Quelle chance ! Il suffit de passer les portes du magnifique bâtiment de l’Opéra Comique, d’entendre les ouvreuses vendre les programmes comme au bon vieux temps, de contempler les fresques Art Nouveau pour savoir que nous allons passer une soirée mémorable.
Et mémorable cette soirée le fût ! Tout d’abord, il faut absolument dire deux mots sur l’Opéra Comique et sa programmation : il y a une réelle vision dans cette institution, une vraie direction artistique. L’alternance d’œuvres du répertoire avec d’autres moins connues, les moments de réflexion engendrés par les colloques, les présentations des œuvres quarante minutes avant les représentations font de cette institution un lieu inévitable pour le mélomane qui veut aller un peu plus loin que la consommation des incontournables de l’opéra ou de la symphonie.

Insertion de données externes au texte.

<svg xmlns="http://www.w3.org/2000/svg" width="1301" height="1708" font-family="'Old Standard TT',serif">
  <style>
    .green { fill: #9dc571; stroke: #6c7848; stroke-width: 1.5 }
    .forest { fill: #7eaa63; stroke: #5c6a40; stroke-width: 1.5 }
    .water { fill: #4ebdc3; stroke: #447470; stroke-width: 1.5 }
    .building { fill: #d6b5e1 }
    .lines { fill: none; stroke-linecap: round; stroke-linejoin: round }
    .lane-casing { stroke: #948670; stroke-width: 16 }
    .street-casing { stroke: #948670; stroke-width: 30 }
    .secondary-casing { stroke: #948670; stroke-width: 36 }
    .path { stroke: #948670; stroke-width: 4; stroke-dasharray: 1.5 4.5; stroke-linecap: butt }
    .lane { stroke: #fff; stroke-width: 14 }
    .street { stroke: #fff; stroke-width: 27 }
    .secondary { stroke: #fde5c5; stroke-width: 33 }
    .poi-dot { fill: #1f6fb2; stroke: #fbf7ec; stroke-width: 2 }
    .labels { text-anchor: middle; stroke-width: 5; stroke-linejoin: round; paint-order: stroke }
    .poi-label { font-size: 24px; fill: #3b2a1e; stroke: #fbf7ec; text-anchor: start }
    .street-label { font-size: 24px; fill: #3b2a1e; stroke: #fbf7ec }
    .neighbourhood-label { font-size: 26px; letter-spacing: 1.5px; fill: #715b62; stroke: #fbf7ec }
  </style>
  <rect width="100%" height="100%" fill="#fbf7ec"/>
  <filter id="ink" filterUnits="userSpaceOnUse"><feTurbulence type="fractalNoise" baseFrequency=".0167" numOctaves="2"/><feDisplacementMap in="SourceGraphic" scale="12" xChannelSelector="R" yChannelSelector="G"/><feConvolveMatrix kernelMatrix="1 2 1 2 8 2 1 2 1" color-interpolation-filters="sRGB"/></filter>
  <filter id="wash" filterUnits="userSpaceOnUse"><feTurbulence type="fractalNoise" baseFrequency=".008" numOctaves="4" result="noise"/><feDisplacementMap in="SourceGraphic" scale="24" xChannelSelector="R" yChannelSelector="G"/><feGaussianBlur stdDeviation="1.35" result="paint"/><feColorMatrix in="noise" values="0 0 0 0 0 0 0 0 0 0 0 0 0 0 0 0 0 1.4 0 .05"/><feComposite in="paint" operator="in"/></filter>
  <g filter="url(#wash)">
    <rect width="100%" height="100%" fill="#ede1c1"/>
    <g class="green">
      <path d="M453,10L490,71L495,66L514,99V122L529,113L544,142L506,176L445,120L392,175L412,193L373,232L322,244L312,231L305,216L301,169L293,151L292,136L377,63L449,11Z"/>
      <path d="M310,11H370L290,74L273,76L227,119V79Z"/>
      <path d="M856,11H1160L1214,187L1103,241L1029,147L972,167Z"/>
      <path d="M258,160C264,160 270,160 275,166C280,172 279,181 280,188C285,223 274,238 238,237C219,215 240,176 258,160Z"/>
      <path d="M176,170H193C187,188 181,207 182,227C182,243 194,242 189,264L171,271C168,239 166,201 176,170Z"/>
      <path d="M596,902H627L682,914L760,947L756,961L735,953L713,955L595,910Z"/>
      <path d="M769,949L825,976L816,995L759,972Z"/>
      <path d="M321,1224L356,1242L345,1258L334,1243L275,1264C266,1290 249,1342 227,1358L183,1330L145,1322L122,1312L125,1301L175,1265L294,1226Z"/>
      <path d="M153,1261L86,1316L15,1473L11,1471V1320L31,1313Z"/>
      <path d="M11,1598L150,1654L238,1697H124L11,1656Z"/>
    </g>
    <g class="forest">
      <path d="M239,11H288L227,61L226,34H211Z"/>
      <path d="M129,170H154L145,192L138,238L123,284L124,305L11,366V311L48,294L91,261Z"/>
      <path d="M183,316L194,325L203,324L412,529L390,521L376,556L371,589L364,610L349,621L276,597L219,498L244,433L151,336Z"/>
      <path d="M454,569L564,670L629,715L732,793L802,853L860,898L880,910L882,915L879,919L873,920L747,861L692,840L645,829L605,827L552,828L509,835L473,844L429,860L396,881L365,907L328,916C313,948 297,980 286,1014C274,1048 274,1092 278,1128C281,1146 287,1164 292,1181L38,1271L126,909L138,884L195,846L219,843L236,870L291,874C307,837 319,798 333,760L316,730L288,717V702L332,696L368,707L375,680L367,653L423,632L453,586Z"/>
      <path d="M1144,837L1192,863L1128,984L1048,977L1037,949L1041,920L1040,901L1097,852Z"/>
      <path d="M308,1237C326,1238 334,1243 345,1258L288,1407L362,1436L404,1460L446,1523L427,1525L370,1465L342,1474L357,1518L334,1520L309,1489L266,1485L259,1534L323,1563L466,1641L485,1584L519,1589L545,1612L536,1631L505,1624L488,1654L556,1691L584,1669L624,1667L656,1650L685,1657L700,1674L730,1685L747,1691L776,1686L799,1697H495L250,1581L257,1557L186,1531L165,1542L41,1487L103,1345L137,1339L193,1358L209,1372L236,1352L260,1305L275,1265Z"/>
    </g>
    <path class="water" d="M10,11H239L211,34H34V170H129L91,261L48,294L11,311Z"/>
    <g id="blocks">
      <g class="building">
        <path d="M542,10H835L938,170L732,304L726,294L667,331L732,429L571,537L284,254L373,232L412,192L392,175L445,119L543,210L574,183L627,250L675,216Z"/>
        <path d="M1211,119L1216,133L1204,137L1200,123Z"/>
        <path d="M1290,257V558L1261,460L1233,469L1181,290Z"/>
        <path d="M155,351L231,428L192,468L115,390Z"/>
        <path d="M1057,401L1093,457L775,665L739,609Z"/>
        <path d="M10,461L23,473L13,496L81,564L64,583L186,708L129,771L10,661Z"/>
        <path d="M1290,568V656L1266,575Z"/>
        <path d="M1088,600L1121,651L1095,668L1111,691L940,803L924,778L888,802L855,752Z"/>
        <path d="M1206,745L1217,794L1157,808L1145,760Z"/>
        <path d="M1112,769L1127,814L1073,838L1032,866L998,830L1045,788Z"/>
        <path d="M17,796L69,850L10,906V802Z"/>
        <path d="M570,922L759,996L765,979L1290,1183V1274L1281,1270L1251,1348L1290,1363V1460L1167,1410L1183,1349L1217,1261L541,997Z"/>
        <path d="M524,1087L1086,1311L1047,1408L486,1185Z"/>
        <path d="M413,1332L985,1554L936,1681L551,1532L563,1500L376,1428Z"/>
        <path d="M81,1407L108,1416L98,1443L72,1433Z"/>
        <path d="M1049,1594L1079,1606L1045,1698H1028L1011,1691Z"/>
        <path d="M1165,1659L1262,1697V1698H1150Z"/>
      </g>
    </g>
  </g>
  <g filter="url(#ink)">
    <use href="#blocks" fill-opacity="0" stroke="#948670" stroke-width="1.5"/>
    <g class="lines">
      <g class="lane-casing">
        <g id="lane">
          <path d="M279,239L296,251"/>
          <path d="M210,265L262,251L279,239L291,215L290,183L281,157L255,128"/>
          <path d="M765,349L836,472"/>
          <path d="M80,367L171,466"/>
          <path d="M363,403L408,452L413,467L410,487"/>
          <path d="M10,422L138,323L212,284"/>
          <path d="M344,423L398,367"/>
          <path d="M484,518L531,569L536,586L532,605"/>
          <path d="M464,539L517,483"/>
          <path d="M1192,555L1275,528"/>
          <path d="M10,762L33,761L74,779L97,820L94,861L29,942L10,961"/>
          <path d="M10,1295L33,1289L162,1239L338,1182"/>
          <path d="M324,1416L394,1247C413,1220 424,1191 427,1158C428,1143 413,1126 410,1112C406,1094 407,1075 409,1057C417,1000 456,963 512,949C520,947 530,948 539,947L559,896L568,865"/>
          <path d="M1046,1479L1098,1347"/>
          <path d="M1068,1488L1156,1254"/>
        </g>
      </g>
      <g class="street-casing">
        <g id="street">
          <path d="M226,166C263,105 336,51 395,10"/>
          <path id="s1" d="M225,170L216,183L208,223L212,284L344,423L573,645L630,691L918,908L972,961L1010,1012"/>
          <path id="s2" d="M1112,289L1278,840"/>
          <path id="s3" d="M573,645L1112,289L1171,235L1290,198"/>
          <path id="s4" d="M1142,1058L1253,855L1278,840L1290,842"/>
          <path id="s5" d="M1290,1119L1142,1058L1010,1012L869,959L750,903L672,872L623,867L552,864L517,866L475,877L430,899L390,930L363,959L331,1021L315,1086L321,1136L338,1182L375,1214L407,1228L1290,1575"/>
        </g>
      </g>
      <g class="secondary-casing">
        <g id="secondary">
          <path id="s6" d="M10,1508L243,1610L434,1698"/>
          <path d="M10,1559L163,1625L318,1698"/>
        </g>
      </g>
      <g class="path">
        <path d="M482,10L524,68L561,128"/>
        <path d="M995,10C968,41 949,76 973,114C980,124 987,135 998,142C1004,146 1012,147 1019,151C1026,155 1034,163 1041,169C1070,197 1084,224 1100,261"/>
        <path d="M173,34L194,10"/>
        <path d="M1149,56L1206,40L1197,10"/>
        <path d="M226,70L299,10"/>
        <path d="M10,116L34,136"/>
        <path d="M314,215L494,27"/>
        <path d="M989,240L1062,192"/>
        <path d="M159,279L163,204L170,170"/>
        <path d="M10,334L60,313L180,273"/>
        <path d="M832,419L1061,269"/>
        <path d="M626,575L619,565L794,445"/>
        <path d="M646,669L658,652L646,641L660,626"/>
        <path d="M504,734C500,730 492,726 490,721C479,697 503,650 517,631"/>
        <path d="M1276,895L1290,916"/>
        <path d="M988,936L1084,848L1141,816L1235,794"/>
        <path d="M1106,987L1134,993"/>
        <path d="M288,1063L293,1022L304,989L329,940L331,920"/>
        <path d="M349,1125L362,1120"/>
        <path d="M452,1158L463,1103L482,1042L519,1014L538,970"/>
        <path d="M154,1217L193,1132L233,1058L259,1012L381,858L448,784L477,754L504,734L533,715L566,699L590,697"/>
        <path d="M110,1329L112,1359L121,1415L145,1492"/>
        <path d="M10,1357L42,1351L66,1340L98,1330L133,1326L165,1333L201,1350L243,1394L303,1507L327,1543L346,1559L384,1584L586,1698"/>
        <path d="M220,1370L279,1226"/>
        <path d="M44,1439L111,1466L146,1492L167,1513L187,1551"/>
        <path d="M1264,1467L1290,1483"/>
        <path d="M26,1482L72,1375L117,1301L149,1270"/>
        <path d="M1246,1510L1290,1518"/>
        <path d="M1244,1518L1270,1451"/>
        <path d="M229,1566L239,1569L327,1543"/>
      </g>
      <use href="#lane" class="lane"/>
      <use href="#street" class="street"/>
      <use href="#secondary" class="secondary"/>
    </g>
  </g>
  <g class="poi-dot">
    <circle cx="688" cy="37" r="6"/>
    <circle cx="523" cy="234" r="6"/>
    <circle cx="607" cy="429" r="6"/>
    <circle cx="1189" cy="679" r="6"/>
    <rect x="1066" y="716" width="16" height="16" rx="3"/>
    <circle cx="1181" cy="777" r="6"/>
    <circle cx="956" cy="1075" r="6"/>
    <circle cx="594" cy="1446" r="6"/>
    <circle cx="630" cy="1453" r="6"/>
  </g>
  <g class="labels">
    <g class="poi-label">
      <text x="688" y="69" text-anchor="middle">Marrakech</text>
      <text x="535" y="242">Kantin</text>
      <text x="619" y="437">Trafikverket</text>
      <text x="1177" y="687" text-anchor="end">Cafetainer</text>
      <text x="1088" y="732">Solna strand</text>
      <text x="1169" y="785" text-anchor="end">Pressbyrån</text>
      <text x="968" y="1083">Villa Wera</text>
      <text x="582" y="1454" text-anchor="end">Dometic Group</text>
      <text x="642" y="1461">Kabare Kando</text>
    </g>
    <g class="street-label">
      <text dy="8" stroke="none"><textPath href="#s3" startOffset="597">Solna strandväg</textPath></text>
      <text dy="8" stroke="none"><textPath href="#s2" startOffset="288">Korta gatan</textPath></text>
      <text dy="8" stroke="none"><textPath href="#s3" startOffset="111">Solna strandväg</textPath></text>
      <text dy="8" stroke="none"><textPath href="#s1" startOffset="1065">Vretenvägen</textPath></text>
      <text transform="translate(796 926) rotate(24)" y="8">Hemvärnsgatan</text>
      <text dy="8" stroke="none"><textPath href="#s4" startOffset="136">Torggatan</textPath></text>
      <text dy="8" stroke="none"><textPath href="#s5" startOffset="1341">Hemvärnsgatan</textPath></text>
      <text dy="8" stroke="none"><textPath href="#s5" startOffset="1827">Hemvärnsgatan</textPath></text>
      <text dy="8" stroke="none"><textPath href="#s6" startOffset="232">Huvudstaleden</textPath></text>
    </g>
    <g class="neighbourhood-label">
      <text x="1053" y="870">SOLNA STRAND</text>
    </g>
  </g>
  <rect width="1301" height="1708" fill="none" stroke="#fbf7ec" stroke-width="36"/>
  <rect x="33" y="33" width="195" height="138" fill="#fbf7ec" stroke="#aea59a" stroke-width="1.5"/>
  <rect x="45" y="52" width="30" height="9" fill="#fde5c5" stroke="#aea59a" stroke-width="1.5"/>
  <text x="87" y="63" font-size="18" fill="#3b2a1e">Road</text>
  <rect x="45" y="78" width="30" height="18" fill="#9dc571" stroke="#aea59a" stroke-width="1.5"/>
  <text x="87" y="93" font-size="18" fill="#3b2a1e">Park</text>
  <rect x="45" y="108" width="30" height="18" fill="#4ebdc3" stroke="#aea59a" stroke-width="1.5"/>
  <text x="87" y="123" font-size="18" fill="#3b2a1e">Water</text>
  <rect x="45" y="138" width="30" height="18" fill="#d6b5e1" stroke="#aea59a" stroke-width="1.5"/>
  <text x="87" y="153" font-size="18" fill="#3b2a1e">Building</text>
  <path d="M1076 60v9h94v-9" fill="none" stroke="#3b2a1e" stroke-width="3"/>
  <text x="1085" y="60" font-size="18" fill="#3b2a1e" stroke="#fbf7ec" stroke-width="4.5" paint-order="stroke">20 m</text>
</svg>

Le spectacle de ce soir était un parfait exemple de ce que l’on peut trouver de mieux en matière de production parfaitement construite et structurée. La conjugaison de L’Histoire du Soldat (de Stravinsky, sur un texte de Ramuz) avec L’Amour Sorcier (de Manuel de Falla, sur un texte de Gregorio Martinez Sierra) était évidente. Les deux histoires mettent en scène des pactes avec le diable : le soldat pour trouver la richesse au détriment du bonheur, la Gitane Candelas pour reconquérir un amour perdu. Il a même été question de supprimer l’entracte pour conserver la cohérence entre les deux œuvres. Et il est vrai que les deux fonctionnent très bien ensemble : similaires par le thème, elles sont mises en musique par deux compositeurs très concernés par la mise en valeur de leur musique nationale, ce qui créé un contraste absolument saisissant, entre la musique russe et la musique espagnole.
Le dispositif scénique était relativement simple : les musiciens dans la fosse ; récitant, comédiens et danseurs sur scène, comme un ballet en deux actes. Au son des premières notes de L’Histoire du Soldat, une grande cage en plexiglas est amenée sur scène. Elle contient le soldat. Autour de lui, le récitant récite, les danseurs s’agitent frénétiquement. Entre le grand cube de la scène et le petit cube du soldat, deux temporalités se chevauchent dans un parallélisme qui ne se rompt qu’à la fin, quand la princesse vient rejoindre le soldat dans sa cage de verre, dans une fin heureuse mais douce amer. Cette musique, d’une redoutable difficulté, a été exécutée parfaitement, et il n’y a pas d’autres mots pour le dire. Alors que d’ordinaire la difficulté technique bride un peu les élans musicaux des interprètes, ici les musiciens ont réussi à faire vivre cette musique avec beaucoup d’émotions. Nous pouvons retirer notre chapeau aux danseurs et au chorégraphe Jean-Claude Gallotta : il est rare de trouver une aussi parfaite et intelligente synchronisation entre la musique et la danse, et de faire des danseurs un véritable décor organique et quasiment animal.